ELK RIVER - A treasured and revered museum in Central Minnesota is finding new ways to connect you to the area's rich agricultural history.

For many of us the Oliver Kelly Farm was a field trip in elementary school, or a summer activity we remember from our earlier years. The Minnesota Historical Society is doing it's best to make sure current and future generations of Central Minnesota youth have those same opportunities.

Site Manager Bob Quist, says the new improvements to the farm were meant to enhance the already elaborate story Oliver Kelly Farm was telling.

"What we did is we took and built on our brand of an 1860's farm that was interactive and we told the story of Minnesota farming in the 19th century, to an expanded area where we're really telling the story of Minnesota's agriculture over time through today."
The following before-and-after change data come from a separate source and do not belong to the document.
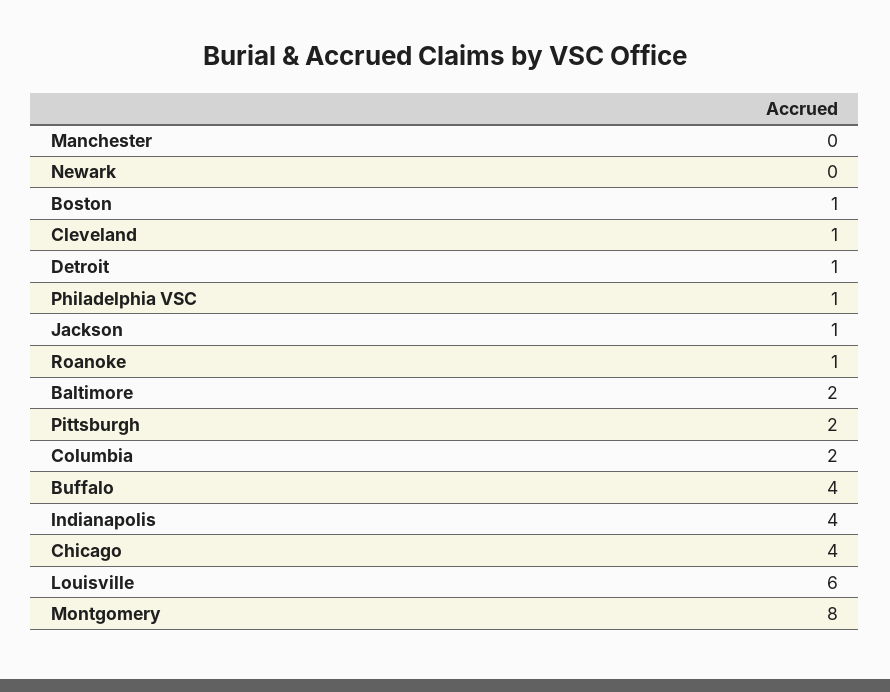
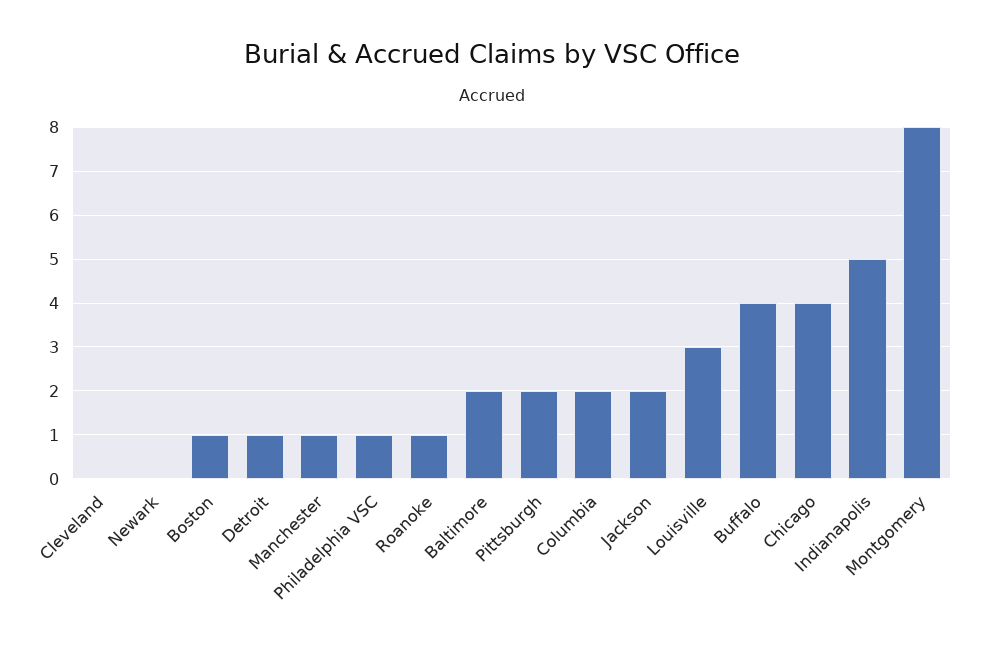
  {
-   "Manchester": 0,
+   "Manchester": 1,
    "Newark": 0,
    "Boston": 1,
-   "Cleveland": 1,
+   "Cleveland": 0,
    "Detroit": 1,
    "Philadelphia VSC": 1,
-   "Jackson": 1,
+   "Jackson": 2,
    "Roanoke": 1,
    "Baltimore": 2,
    "Pittsburgh": 2,
    "Columbia": 2,
    "Buffalo": 4,
-   "Indianapolis": 4,
+   "Indianapolis": 5,
    "Chicago": 4,
-   "Louisville": 6,
+   "Louisville": 3,
    "Montgomery": 8
  }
Being able to understand farming and agriculture is an important part of knowing where we have come from in Central Minnesota.

Deon Heider is a Historical Interpreter at Olive Kelly Farm. She says being hands with history is the best way to feel connected to the past and also appreciate where we are now.

"Every one eats so we all have an interest in agriculture. There are a lot of misconceptions and opinions about agriculture so it's good for us to be here so we can have a view of agriculture from a historical perspective."

Heider works mainly in the modern garden where she and the staff maintain gardens represented from 1917-1930. Guests get the chance to learn about what farming was like during World War 1 and how the government was trying to help people have food producing gardens during the war time efforts.

With technology rapidly advancing everyday some may wonder, why should I go to a museum when I can just look all this information up on the internet? Jason Leuthold is an Interpreter at Oliver Kelly Farm. He says to truly appreciate farming and Minnesota agriculture, it must be experienced hands-on.

"In general people take more away from a hands-on, up close, first person experience. It would be like saying, why would you go to a art or history museum to look at a painting or historical artifact when you can look it up online? But there is just something about being there in the same space as the painting or historical artifact, or in our case the animals."

The new additions also include a welcome center, large classrooms, and an interactive kitchen classroom. The kitchen allows for an even deeper understanding of agriculture throughout Minnesota's history.